Plant colour

PLANT COLOUR

Natural sources

The colour of the plants is due to naturally coloured substances. The result of the existence of these pigments is varied, as is the colour palette that appears in flowers or fruit. There are other factors that influence the colour of flowers and make the same plant species lighter or darker, one shade or another, or mix with other shades.

An infinity of colours

The enormous number of colours found in flowers is created by only three natural groups: flavones, yellow dyes present in the cellular juice, carcolourants with yellow to red hues present in the protoplasm, anthocyanins with red to dark purple almost black hues also found in the cellular juice. The flowers are never black, as is said of black roses or black tulips.

Factors in nature

Plant colour is influenced by light, temperature, humidity and other factors. Many plants grown in full light contain more anthocyanin pigments in their cell juice. The more intensely lit parts of the petals are more heavily pigmented than the shaded parts. In other cases it is easy to see that light or lack of light does not influence pigmentation: beetroot, radish. However a flower that is in bloom at the base when you bring it into the house opens and the other flowers at the top of the bud, the last to appear, will not have petals the colour of their sisters.

Natural pigments

The colouring of fruit and leaves is due to pigments in their skin. The green is given by the chlorophyll pigment.

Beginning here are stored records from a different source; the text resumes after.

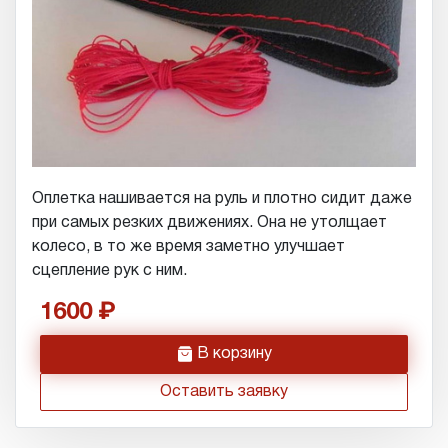
Оплетка нашивается на руль и плотно сидит даже
при самых резких движениях. Она не утолщает
колесо, в то же время заметно улучшает
сцепление рук с ним.
1600
h
В корзину
Оставить заявку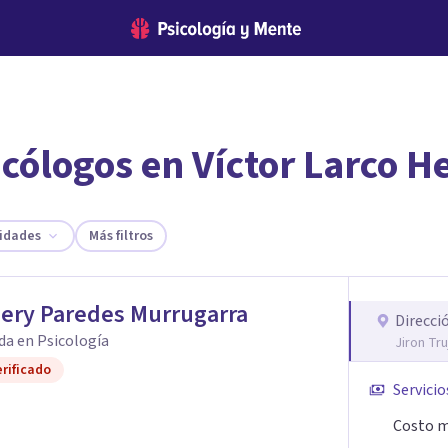
cólogos en Víctor Larco H
encontrar el psicólogo adecuado?
te ofreceremos los profesionales que más se ajustan a tus necesi
lidades
Más filtros
ery Paredes Murrugarra
Direcci
da en Psicología
Jiron Tru
rificado
Servicio
Costo m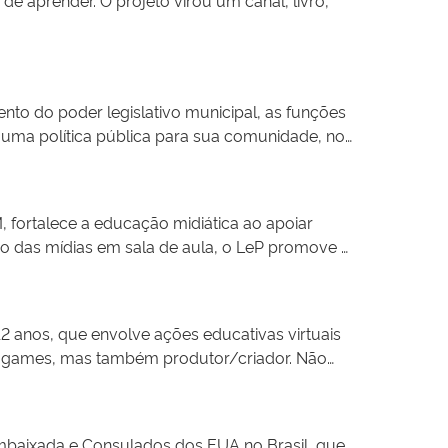
gem acessível, metodologia lúdica e ritmo
licativos de comunicação e serviços digitais
 A iniciativa gera impactos significativos ao
fraudes, estelionatos e desinformação no
tribui para o fortalecimento da autoestima e da
nto do poder legislativo municipal, as funções
de idosos, o projeto também beneficia famílias
r uma política pública para sua comunidade, no
re segurança digital. Outro diferencial da
nto e potencializando seu alcance em diferentes
M, fortalece a educação midiática ao apoiar
ico das mídias em sala de aula, o LeP promove a
o ao jornal, materiais didáticos, cursos EAD,
menta de transformação social e educativa,
12 anos, que envolve ações educativas virtuais
de games, mas também produtor/criador. Não
popular, a iniciativa é uma das primeiras a
iniciando-se no mercado de trabalho, em nível
mbaixada e Consulados dos EUA no Brasil, que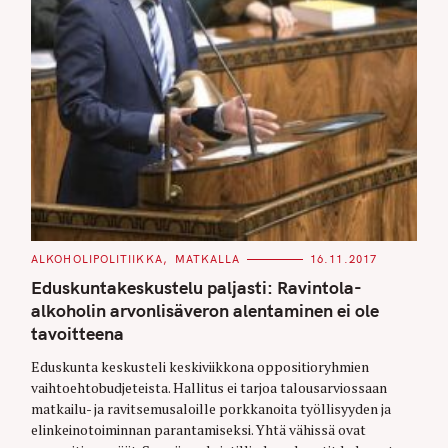
C
ALKOHOLIPOLITIIKKA
MATKALLA
16.11.2017
A
T
Eduskuntakeskustelu paljasti: Ravintola-
E
G
alkoholin arvonlisäveron alentaminen ei ole
O
tavoitteena
R
I
E
Eduskunta keskusteli keskiviikkona oppositioryhmien
S
vaihtoehtobudjeteista. Hallitus ei tarjoa talousarviossaan
matkailu- ja ravitsemusaloille porkkanoita työllisyyden ja
elinkeinotoiminnan parantamiseksi. Yhtä vähissä ovat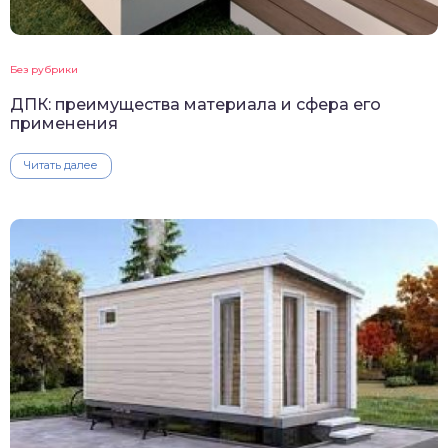
Без рубрики
ДПК: преимущества материала и сфера его
применения
Читать далее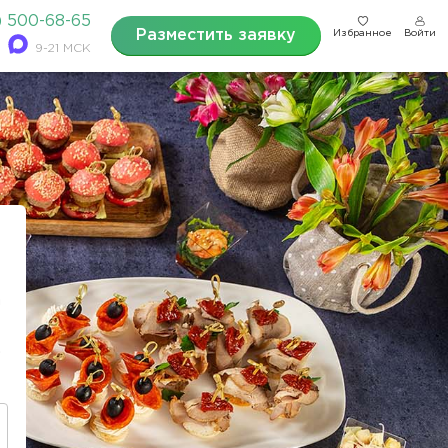
) 500-68-65
Разместить заявку
Избранное
Войти
9-21 МСК
?
а
.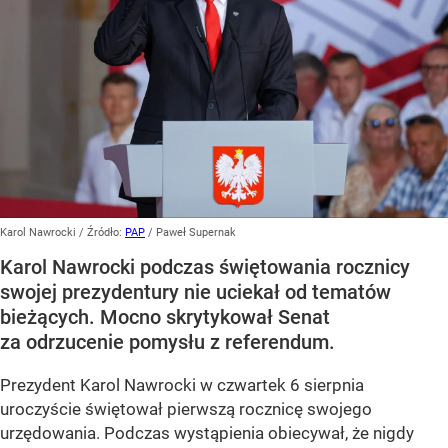
Karol Nawrocki
/ Źródło:
PAP
/
Paweł Supernak
Karol Nawrocki podczas świętowania rocznicy
swojej prezydentury nie uciekał od tematów
bieżących. Mocno skrytykował Senat
za odrzucenie pomysłu z referendum.
Prezydent Karol Nawrocki w czwartek 6 sierpnia
uroczyście świętował pierwszą rocznicę swojego
urzędowania. Podczas wystąpienia obiecywał, że nigdy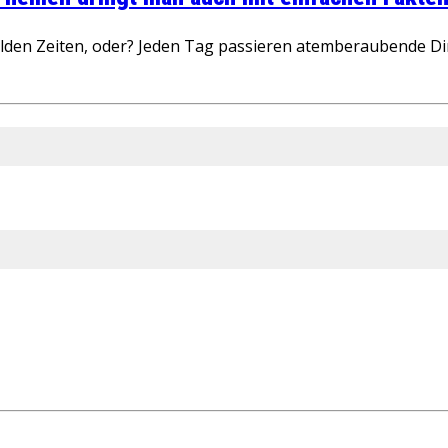
wilden Zeiten, oder? Jeden Tag passieren atemberaubende D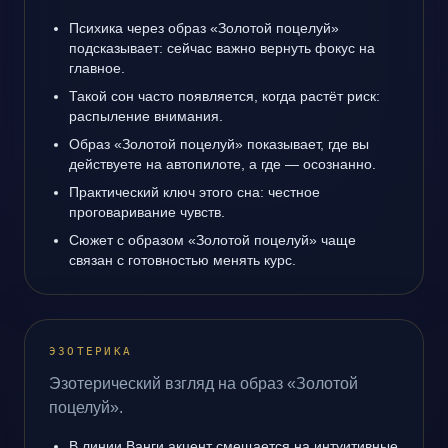
Психика через образ «Золотой поцелуй»
подсказывает: сейчас важно вернуть фокус на
главное.
Такой сон часто появляется, когда растёт риск:
распыление внимания.
Образ «Золотой поцелуй» показывает, где вы
действуете на автопилоте, а где — осознанно.
Практический ключ этого сна: честное
проговаривание чувств.
Сюжет с образом «Золотой поцелуй» чаще
связан с готовностью менять курс.
ЭЗОТЕРИКА
Эзотерический взгляд на образ «Золотой
поцелуй».
В линии Ванги акцент смещается на интуитивные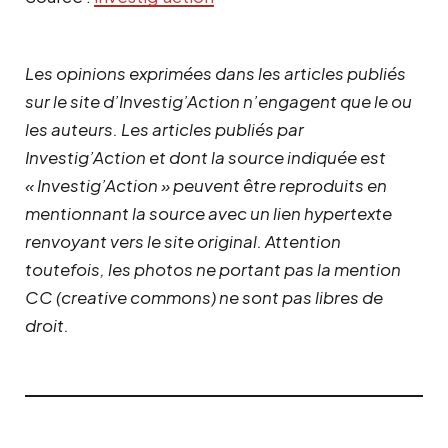
Les opinions exprimées dans les articles publiés
sur le site d’Investig’Action n’engagent que le ou
les auteurs. Les articles publiés par
Investig’Action et dont la source indiquée est
« Investig’Action » peuvent être reproduits en
mentionnant la source avec un lien hypertexte
renvoyant vers le site original.
Attention
toutefois, les photos ne portant pas la mention
CC (creative commons) ne sont pas libres de
droit.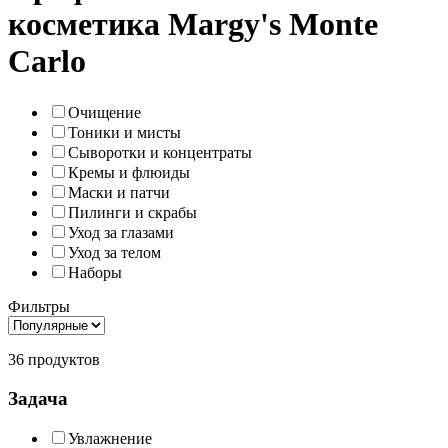
косметика Margy's Monte
Carlo
Очищение
Тоники и мисты
Сыворотки и концентраты
Кремы и флюиды
Маски и патчи
Пилинги и скрабы
Уход за глазами
Уход за телом
Наборы
Фильтры
36 продуктов
Задача
Увлажнение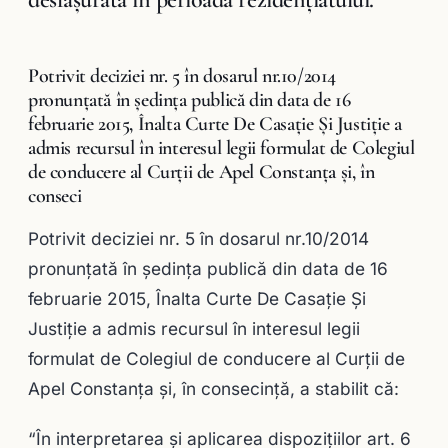
Potrivit deciziei nr. 5 în dosarul nr.10/2014
pronunțată în ședinţa publică din data de 16
februarie 2015, Înalta Curte De Casaţie Şi Justiţie a
admis recursul în interesul legii formulat de Colegiul
de conducere al Curţii de Apel Constanţa şi, în
conseci
Potrivit deciziei nr. 5 în dosarul nr.10/2014
pronunțată în ședinţa publică din data de 16
februarie 2015, Înalta Curte De Casaţie Şi
Justiţie a admis recursul în interesul legii
formulat de Colegiul de conducere al Curţii de
Apel Constanţa şi, în consecinţă, a stabilit că:
“În interpretarea şi aplicarea dispoziţiilor art. 6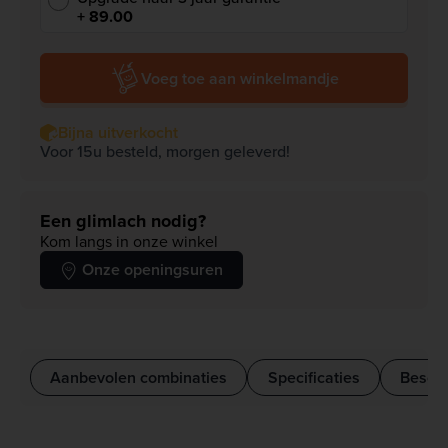
+ 89.00
Voeg toe aan winkelmandje
Bijna uitverkocht
Voor 15u besteld, morgen geleverd!
Een glimlach nodig?
Kom langs in onze winkel
Onze openingsuren
Aanbevolen combinaties
Specificaties
Beschr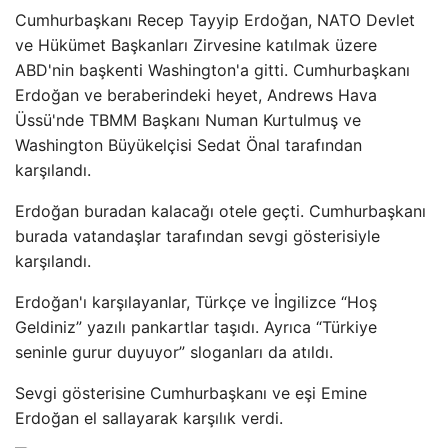
Cumhurbaşkanı Recep Tayyip Erdoğan, NATO Devlet
ve Hükümet Başkanları Zirvesine katılmak üzere
ABD'nin başkenti Washington'a gitti. Cumhurbaşkanı
Erdoğan ve beraberindeki heyet, Andrews Hava
Üssü'nde TBMM Başkanı Numan Kurtulmuş ve
Washington Büyükelçisi Sedat Önal tarafından
karşılandı.
Erdoğan buradan kalacağı otele geçti. Cumhurbaşkanı
burada vatandaşlar tarafından sevgi gösterisiyle
karşılandı.
Erdoğan'ı karşılayanlar, Türkçe ve İngilizce “Hoş
Geldiniz” yazılı pankartlar taşıdı. Ayrıca “Türkiye
seninle gurur duyuyor” sloganları da atıldı.
Sevgi gösterisine Cumhurbaşkanı ve eşi Emine
Erdoğan el sallayarak karşılık verdi.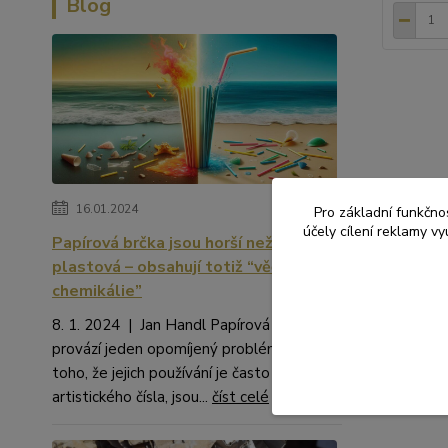
Blog
Zboží 
16.01.2024
Pro základní funkčnos
účely cílení reklamy v
DEKO
Papírová brčka jsou horší než
plastová – obsahují totiž “věčné
chemikálie”
8. 1. 2024 | Jan Handl Papírová brčka
provází jeden opomíjený problém. Kromě
toho, že jejich používání je často na hraně
artistického čísla, jsou...
číst celé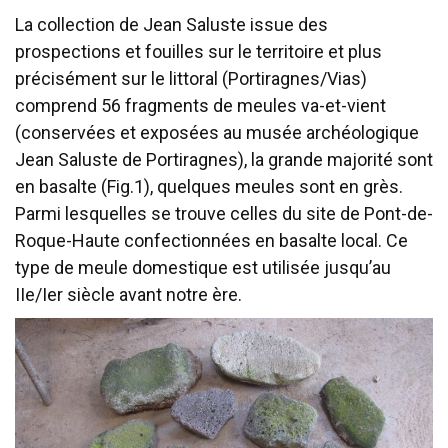
La collection de Jean Saluste issue des
prospections et fouilles sur le territoire et plus
précisément sur le littoral (Portiragnes/Vias)
comprend 56 fragments de meules va-et-vient
(conservées et exposées au musée archéologique
Jean Saluste de Portiragnes), la grande majorité sont
en basalte (Fig.1), quelques meules sont en grès.
Parmi lesquelles se trouve celles du site de Pont-de-
Roque-Haute confectionnées en basalte local. Ce
type de meule domestique est utilisée jusqu’au
IIe/Ier siècle avant notre ère.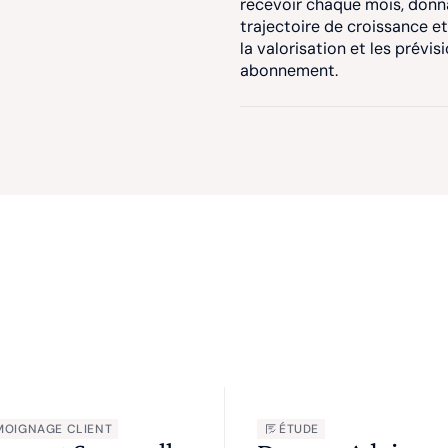
recevoir chaque mois, donna
trajectoire de croissance e
la valorisation et les prévis
abonnement.
MOIGNAGE CLIENT
ÉTUDE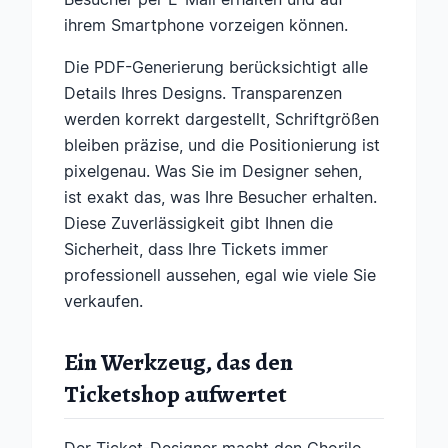
ihrem Smartphone vorzeigen können.
Die PDF-Generierung berücksichtigt alle
Details Ihres Designs. Transparenzen
werden korrekt dargestellt, Schriftgrößen
bleiben präzise, und die Positionierung ist
pixelgenau. Was Sie im Designer sehen,
ist exakt das, was Ihre Besucher erhalten.
Diese Zuverlässigkeit gibt Ihnen die
Sicherheit, dass Ihre Tickets immer
professionell aussehen, egal wie viele Sie
verkaufen.
Ein Werkzeug, das den
Ticketshop aufwertet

The diversity of colours in herbal plants is attributed to four groups of pigments: porphyrins, caratenoids, flavones, anthocyanins, xanthocyanins (yellow-orange, yellow-reddish) they appear more nuanced in aa more alkaline environment, and in the presence of iron solutions varies towards green-oliv, green-browned.

The colour of anthocyanin pigments varies with pH-The cell juice is red in acidic pH, blue in alkaline and purple in neutral pH. Sulphur dioxide can discolour them.

Temperature variation can influence the colour, for example: lilacs forced in winter, in greenhouses, at over 30C have white flowers even if they are a lilac variety, but at temperatures of 26-27C regains its variety-specific colour.

Colours and geographical region

In alpine and circumpolar areas, with low temperatures, the colouring of flowers is darker in red, purple, blue, because these pigments have the function of trapping hot radiation, either to protect against harmful ultraviolet radiation to the enzyme chemist.

In the northern countries, plants with red, blue and purple flowers (61%), those with white flowers (22%) and yellow/green flowers (17%) predominate, while in the temperate zones, more yellow/green flowers followed by white flowers predominate. In the steppes they have whitish colours and less often blue and the latter lighter.

In the equatorial zones, although with higher temperatures, the plants still have a varied colour because light is diffused and because of the tiered vegetation and vines. Spring flowering plants, although they flower early in the spring, still have a light, white, greenish or purple colour at low temperatures, because the light colour has a thermoregulating effect.